How long have you been with Dixon Center?
I have been with Dixon Center about five years as Administrative and Program Manager. We had just moved to Maryland from Hawaii [where my husband had been stationed with the Navy], and I was trying to find a job. I had been out of work for three years while we were in in Hawaii;
, I stayed with the kids. Because of that time, I was having a very hard time finding a job when we [moved to our new station].
I was on LinkedIn and someone had shared a post for the Katie Couric show. She was looking for three women who were trying to get back into the workforce; a stay-at-home-mom, a recent college graduate, and someone who had been laid off. That’s actually how I got in touch with Dixon Center, through the show.
Someone at the show had passed my information on to Dave. They told him they were looking for a job for a military spouse. They mentioned I was interested in working for military nonprofits, and asked Dave if he knew anyone they could set up an interview with. Dave said, “Wait a minute, we need someone at Dixon Center.” So he came out to New York, I had a breakfast interview with them. On the last day of the show, they did a “You’re hired” segment. Dave was in the audience. JG and the kids were there, and that’s when I was hired. I got hired on TV!
And I’ve been with Dixon Center ever since.
What does it mean to you to be a military spouse and family?
JG’s service is definitely his service. I do not take credit. I’ve never really worn my husband’s rank. I have my own job, I have my own career. But I am extremely proud of my husband for doing what he believes in. He’s doing it because he truly wants to serve his country. He believes in what he’s doing. He believes in supporting his junior sailors and helping them to succeed. If I’ve had any small part in making that possible for him, that makes me extremely proud.
It doesn’t come without sacrifice. He’s not home a lot of the time. He’s missed out on a lot of things with the kids, and it’s hard sometimes to try to cover for Mom and Dad. But they’re pretty tough kids. They’re resilient. I think for spouses and kids, you have to go with the flow and not make a big deal out of things that aren’t in the scheme of things.
Being part of the military community through my husband is part of what has made me so passionate about working with military nonprofits like Dixon Center. I see from the inside how awesome the military community is and how awesome the families and service members are. I think that’s what led me to realize what my passion was.
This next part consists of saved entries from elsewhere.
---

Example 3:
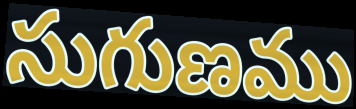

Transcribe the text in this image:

సుగుణము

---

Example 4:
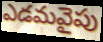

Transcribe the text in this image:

ఎడమవైపు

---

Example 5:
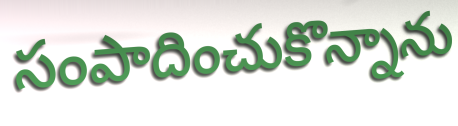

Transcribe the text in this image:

సంపాదించుకొన్నాను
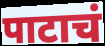
पाटाचं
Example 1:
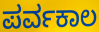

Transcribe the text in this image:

ಪರ್ವಕಾಲ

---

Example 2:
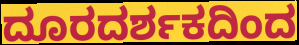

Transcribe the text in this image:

ದೂರದರ್ಶಕದಿಂದ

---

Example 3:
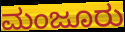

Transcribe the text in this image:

ಮಂಜೂರು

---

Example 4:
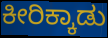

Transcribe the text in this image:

ಕೀರಿಕ್ಕಾಡು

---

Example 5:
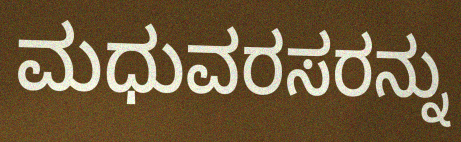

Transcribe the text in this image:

ಮಧುವರಸರನ್ನು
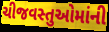
ચીજવસ્તુઓમાંની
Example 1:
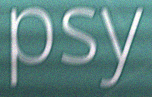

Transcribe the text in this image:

psy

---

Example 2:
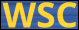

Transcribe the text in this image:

WSC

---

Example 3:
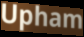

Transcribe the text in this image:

Upham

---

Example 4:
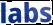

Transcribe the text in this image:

labs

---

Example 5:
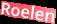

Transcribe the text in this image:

Roelen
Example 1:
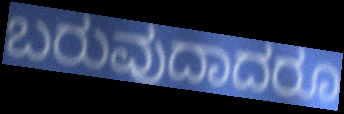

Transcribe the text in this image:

ಬರುವುದಾದರೂ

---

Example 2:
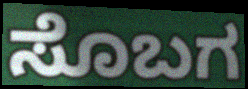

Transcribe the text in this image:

ಸೊಬಗ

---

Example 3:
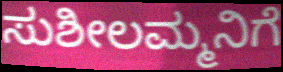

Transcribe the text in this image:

ಸುಶೀಲಮ್ಮನಿಗೆ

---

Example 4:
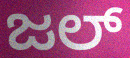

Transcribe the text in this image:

ಜಲ್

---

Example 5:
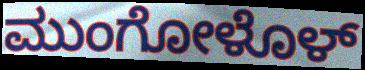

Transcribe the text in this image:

ಮುಂಗೋಳೊಳ್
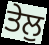
ਤੇਲੁ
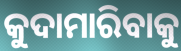
କୁଦାମାରିବାକୁ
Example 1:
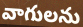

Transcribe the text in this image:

వాగులను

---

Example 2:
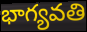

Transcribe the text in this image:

భాగ్యవతి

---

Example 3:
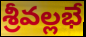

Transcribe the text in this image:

శ్రీవల్లభే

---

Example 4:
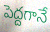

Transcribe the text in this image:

పెద్దగానే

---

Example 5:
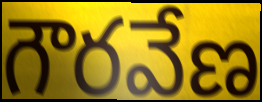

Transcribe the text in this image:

గౌరవేణ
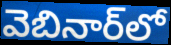
వెబినార్‌లో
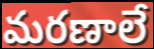
మరణాలే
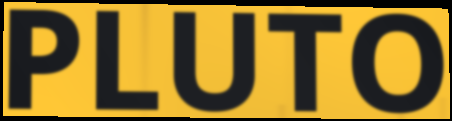
PLUTO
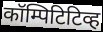
कॉम्पिटिटिव्ह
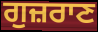
ਗੁਜ਼ਰਾਣ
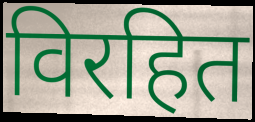
विरहित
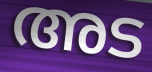
അട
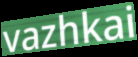
vazhkai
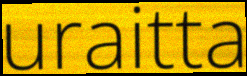
uraitta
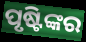
ପୃଷ୍ଟିଙ୍କର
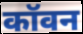
कॉवन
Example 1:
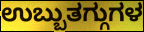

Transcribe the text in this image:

ಉಬ್ಬುತಗ್ಗುಗಳ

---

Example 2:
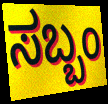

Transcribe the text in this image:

ಸಬ್ಬಂ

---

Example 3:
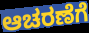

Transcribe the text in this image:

ಆಚರಣೆಗೆ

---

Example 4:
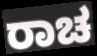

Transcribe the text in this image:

ರಾಚ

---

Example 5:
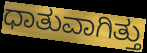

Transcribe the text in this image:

ಧಾತುವಾಗಿತ್ತು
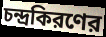
চন্দ্রকিরণের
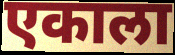
एकाला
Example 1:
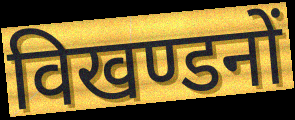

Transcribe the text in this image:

विखण्डनों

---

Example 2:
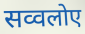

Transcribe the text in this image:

सव्वलोए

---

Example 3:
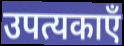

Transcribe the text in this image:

उपत्यकाएँ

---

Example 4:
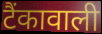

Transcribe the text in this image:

टैंकावाली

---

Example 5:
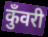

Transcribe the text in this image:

कुँवरी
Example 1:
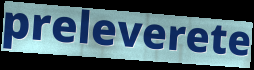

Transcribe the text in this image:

preleverete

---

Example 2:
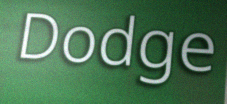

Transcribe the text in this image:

Dodge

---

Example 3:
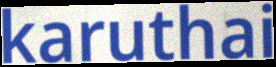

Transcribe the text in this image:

karuthai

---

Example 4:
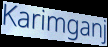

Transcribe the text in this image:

Karimganj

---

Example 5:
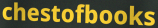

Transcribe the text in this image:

chestofbooks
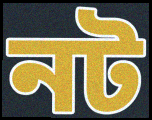
নট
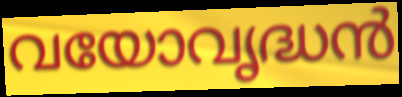
വയോവൃദ്ധൻ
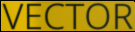
VECTOR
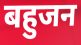
बहुजन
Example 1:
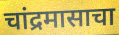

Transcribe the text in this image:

चांद्रमासाचा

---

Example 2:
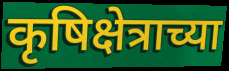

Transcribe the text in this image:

कृषिक्षेत्राच्या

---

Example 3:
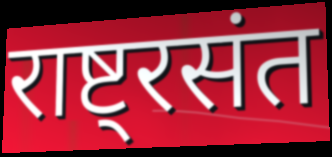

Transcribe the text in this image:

राष्ट्रसंत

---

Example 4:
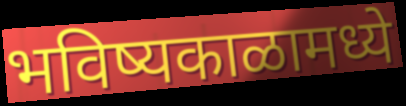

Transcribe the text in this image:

भविष्यकाळामध्ये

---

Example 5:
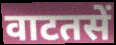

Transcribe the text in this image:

वाटतसें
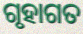
ଗୃହାଗତ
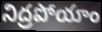
నిద్రపోయాం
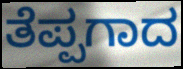
ತೆಪ್ಪಗಾದ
What does your job entail?
As Administrative and Program Manager, the administrative part is really what any admin does; letters, and booking travel, expense reports, scheduling meetings, all of that. Then the program manager part right now is focused mostly on our Women Veterans Program.
My husband is Navy. We were engaged before he went to boot camp. So I’ve been through the whole process with him. We lived in Pensacola, FL when he was in A school then his first ship was in San Diego, CA. I started working for the Army Services YMCA. I was an admin there. I also ran some other programs for single sailors. From there, my boss moved to Lincoln Military Housing as their Community Services Director, and she soon brought me over as the Community Services Coordinator. We planned free events for the families that lived in military housing.
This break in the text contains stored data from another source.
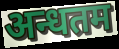
अन्धतम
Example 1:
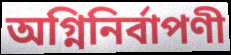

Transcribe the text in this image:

অগ্নিনির্বাপণী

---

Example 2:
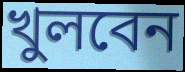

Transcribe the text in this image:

খুলবেন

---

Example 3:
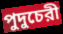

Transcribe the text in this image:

পুদুচেরী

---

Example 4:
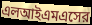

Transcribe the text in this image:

এলআইএমএসের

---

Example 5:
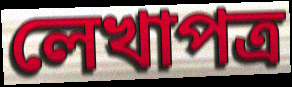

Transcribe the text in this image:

লেখাপত্র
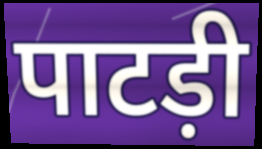
पाटड़ी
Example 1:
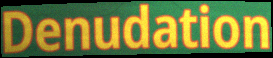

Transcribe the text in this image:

Denudation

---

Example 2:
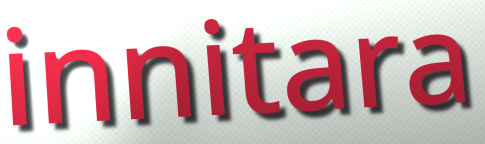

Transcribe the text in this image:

innitara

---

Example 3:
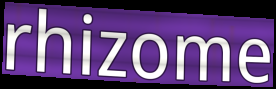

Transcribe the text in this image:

rhizome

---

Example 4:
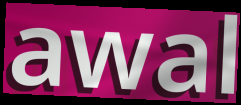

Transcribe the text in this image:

awal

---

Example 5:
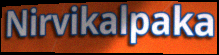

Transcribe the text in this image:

Nirvikalpaka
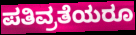
ಪತಿವ್ರತೆಯರೂ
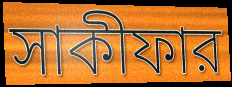
সাকীফার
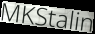
MKStalin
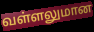
வள்ளலுமான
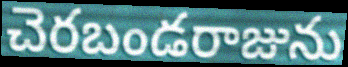
చెరబండరాజును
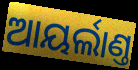
ଆୟର୍ଲାଣ୍ତ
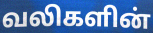
வலிகளின்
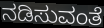
ನಡಿಸುವಂತೆ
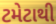
ટમેટાથી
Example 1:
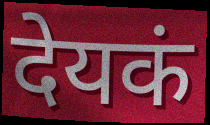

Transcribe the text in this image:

देयकं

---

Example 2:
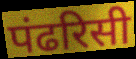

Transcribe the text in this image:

पंढरिसी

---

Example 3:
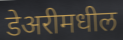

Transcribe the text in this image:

डेअरीमधील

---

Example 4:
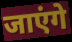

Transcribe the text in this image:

जाएंगे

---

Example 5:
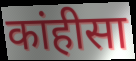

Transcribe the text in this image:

कांहीसा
After four or five years of working for military families and military nonprofits, I discovered my real passion was in working with those folks in whatever capacity. Whether it was in planning or administrative, I just wanted to continue working with military families and organizations that supported them.
What was the genesis of the Women Veterans Program?
The program started early on in our planning. We had an anonymous donor whose passion was helping women veterans. There are all these resources for post-9/11 veterans, a lot of it going to mostly male veterans. There’s just not a lot of help going to specifically female veterans. We wanted something that focused solely on female veterans and that crossed all generations; it wasn’t just post-9/11, it wasn’t just WWII.
We helped so many women early on that the donor just renewed our funds for another couple years. We have been able to continue the program through other donors that believe in the program and want to see it keep going.
In my involvement with the program, I’ve become perhaps too passionate about it. When you’re talking to these women and hearing their stories, you get attached and protective. I guess that’s not a bad thing after all. It’s a very rewarding part of my job.
Would you say that’s been your proudest project at Dixon Center?
The Women Veterans Program, that’s definitely up there. Being able to make such a difference in the lives of these women veterans. But also, providing assistance any way we can. Even when it’s helping other organizations work together and make a bigger difference together than they can on their own.
I’ve been blessed to work with some amazing organizations and some great people. Dixon Center is more than just a work team; it feels more like a family. We’re all extremely passionate about the military and the people we serve and making changes for them for the better. If we can’t help every person that comes to us, we do our best to connect them with someone who can.